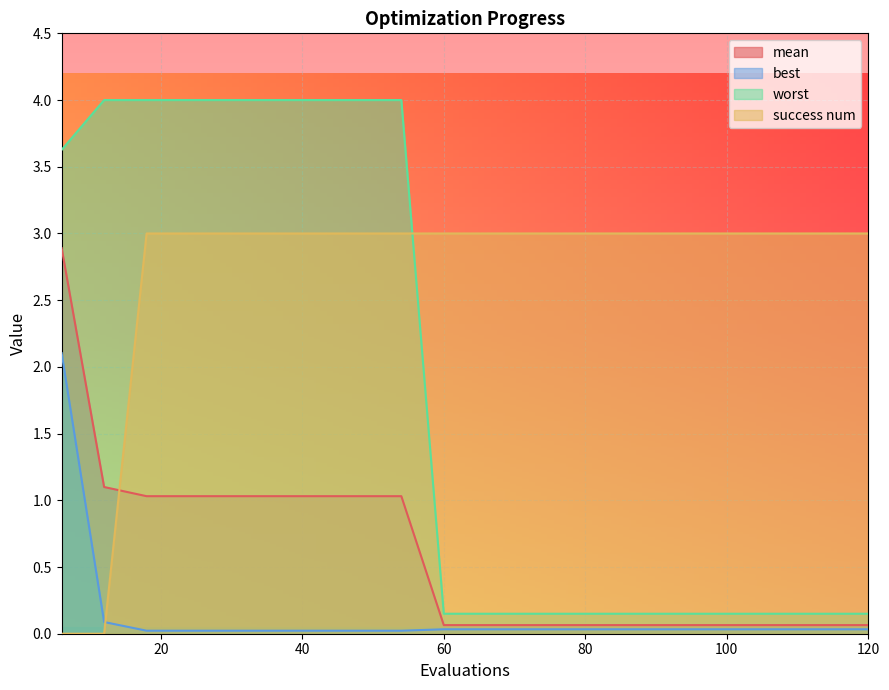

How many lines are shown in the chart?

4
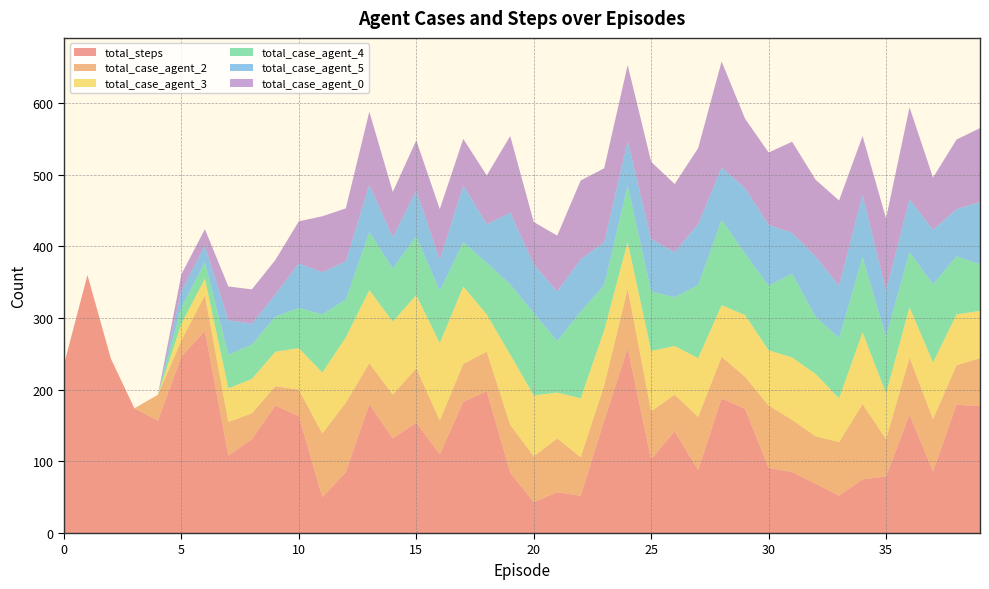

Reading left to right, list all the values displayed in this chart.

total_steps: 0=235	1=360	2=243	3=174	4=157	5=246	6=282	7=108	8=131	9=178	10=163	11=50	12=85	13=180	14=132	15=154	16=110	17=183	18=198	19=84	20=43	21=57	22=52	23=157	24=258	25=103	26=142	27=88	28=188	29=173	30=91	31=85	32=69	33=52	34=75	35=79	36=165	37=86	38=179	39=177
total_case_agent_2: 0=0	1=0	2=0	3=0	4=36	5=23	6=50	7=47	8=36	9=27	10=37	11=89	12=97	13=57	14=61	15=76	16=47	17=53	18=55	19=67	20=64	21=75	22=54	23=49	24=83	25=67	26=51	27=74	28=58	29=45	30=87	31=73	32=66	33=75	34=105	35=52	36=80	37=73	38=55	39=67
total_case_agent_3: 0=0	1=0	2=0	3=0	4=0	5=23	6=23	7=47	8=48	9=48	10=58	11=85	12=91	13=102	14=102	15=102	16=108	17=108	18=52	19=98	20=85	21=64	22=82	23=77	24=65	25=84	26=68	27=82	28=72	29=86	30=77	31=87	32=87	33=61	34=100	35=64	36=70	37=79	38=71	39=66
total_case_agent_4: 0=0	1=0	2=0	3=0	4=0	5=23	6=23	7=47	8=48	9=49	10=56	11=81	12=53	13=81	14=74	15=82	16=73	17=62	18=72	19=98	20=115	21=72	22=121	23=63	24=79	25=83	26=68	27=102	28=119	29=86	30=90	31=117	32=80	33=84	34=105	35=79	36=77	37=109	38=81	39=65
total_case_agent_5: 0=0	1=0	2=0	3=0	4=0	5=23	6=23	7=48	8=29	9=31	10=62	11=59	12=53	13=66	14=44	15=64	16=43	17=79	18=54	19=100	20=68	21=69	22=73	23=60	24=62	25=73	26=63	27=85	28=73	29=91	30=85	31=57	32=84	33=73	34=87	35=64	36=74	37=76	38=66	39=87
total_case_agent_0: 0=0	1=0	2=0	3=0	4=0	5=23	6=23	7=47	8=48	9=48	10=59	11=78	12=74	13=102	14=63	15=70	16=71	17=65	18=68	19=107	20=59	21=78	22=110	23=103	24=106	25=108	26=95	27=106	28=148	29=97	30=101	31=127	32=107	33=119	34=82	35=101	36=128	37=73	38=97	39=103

--- --- ---

• WHAT YOU NEED TO DO: Reproduce all of the items above word for word, leaving out the pictures.

• THE COMPLETED TASK:
How many lines are shown in the chart?

4

Reading left to right, list all the values displayed in this chart.

total_steps: 0=235	1=360	2=243	3=174	4=157	5=246	6=282	7=108	8=131	9=178	10=163	11=50	12=85	13=180	14=132	15=154	16=110	17=183	18=198	19=84	20=43	21=57	22=52	23=157	24=258	25=103	26=142	27=88	28=188	29=173	30=91	31=85	32=69	33=52	34=75	35=79	36=165	37=86	38=179	39=177
total_case_agent_2: 0=0	1=0	2=0	3=0	4=36	5=23	6=50	7=47	8=36	9=27	10=37	11=89	12=97	13=57	14=61	15=76	16=47	17=53	18=55	19=67	20=64	21=75	22=54	23=49	24=83	25=67	26=51	27=74	28=58	29=45	30=87	31=73	32=66	33=75	34=105	35=52	36=80	37=73	38=55	39=67
total_case_agent_3: 0=0	1=0	2=0	3=0	4=0	5=23	6=23	7=47	8=48	9=48	10=58	11=85	12=91	13=102	14=102	15=102	16=108	17=108	18=52	19=98	20=85	21=64	22=82	23=77	24=65	25=84	26=68	27=82	28=72	29=86	30=77	31=87	32=87	33=61	34=100	35=64	36=70	37=79	38=71	39=66
total_case_agent_4: 0=0	1=0	2=0	3=0	4=0	5=23	6=23	7=47	8=48	9=49	10=56	11=81	12=53	13=81	14=74	15=82	16=73	17=62	18=72	19=98	20=115	21=72	22=121	23=63	24=79	25=83	26=68	27=102	28=119	29=86	30=90	31=117	32=80	33=84	34=105	35=79	36=77	37=109	38=81	39=65
total_case_agent_5: 0=0	1=0	2=0	3=0	4=0	5=23	6=23	7=48	8=29	9=31	10=62	11=59	12=53	13=66	14=44	15=64	16=43	17=79	18=54	19=100	20=68	21=69	22=73	23=60	24=62	25=73	26=63	27=85	28=73	29=91	30=85	31=57	32=84	33=73	34=87	35=64	36=74	37=76	38=66	39=87
total_case_agent_0: 0=0	1=0	2=0	3=0	4=0	5=23	6=23	7=47	8=48	9=48	10=59	11=78	12=74	13=102	14=63	15=70	16=71	17=65	18=68	19=107	20=59	21=78	22=110	23=103	24=106	25=108	26=95	27=106	28=148	29=97	30=101	31=127	32=107	33=119	34=82	35=101	36=128	37=73	38=97	39=103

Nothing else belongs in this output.